I also consider it quite impolite when subscribers to my mailing lists
have frequent outages and no MX backup, because their mail ends up
sitting on my queue for long periods of time. I have been known to kick
people off the lists for no better reason than they have no MX backup
and their primary has been down for a while.

 How long does it take to receive the queued mail after the 
primary comes back up? 

I have no way of knowing the answer to this, because it could be queued
anywhere. I know the answer is less optimal then "when I flush the
queue", certainly :)

 All are things to consider when weighing whether to 
have a secondary.

Indeed. I prefer to have a secondary. But if I couldn't set it up in
such a way that accept-then-bounce is _extremely_ rare, I'd do without. 
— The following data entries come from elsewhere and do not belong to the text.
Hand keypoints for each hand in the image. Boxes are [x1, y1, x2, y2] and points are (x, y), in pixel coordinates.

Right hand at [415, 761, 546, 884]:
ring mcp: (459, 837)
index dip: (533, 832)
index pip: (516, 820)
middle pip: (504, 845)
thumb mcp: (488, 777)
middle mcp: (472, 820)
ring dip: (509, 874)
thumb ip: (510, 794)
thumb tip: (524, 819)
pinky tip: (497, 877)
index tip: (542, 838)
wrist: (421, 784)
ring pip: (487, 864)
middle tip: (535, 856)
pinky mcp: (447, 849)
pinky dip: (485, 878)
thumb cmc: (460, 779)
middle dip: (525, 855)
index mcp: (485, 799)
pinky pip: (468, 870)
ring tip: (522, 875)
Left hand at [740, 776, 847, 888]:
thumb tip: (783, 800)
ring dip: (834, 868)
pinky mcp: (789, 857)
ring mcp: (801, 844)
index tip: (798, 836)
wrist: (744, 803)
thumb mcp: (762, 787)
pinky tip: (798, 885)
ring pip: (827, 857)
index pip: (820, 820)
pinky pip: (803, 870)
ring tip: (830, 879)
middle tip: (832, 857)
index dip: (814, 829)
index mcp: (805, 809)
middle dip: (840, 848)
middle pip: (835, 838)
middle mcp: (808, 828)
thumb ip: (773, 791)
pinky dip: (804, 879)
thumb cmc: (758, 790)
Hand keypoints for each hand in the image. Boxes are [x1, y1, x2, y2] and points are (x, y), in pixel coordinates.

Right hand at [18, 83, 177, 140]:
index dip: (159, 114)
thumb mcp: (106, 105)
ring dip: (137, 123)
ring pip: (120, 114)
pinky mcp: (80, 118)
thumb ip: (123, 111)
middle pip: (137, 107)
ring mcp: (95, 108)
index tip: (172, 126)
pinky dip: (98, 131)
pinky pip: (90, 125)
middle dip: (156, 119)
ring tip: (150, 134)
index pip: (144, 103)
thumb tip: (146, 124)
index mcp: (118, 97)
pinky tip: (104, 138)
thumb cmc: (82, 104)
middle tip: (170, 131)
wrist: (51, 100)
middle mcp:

I'm satisfied with 'extremely rare' rather than 'impossible' in the
above sentence. Wayne's opinion seems to differ; that's his right.

But yeah, accepting then dropping is bad.

I'd certainly never opt for accept-then-drop. That would just be broken,
IMHBCO. Wayne and I appear to differ on that preference too.

Some of the worst offenders were sending us 1000 bounces a day... so by 
going to 454 we will be increasing that to 1000 every 15 min for the first 
day, and up to 5000 per 15 min the fifth day.  That ought to get someone's 
attention.  

That's just scary. Personally, I'd be reporting these to the abuse
contact at their network provider. They are contributing to a DDoS and
should be treated as such.

Hmmm, thinking of sender verification -- some people do callouts but
reject the incoming mail only if they receive a _permanent_ error when
pretending to deliver a bounce. They'd actually be accepting mail
claiming to be from *(_at_)altavista(_dot_)com now you switched to 4xx from 5xx.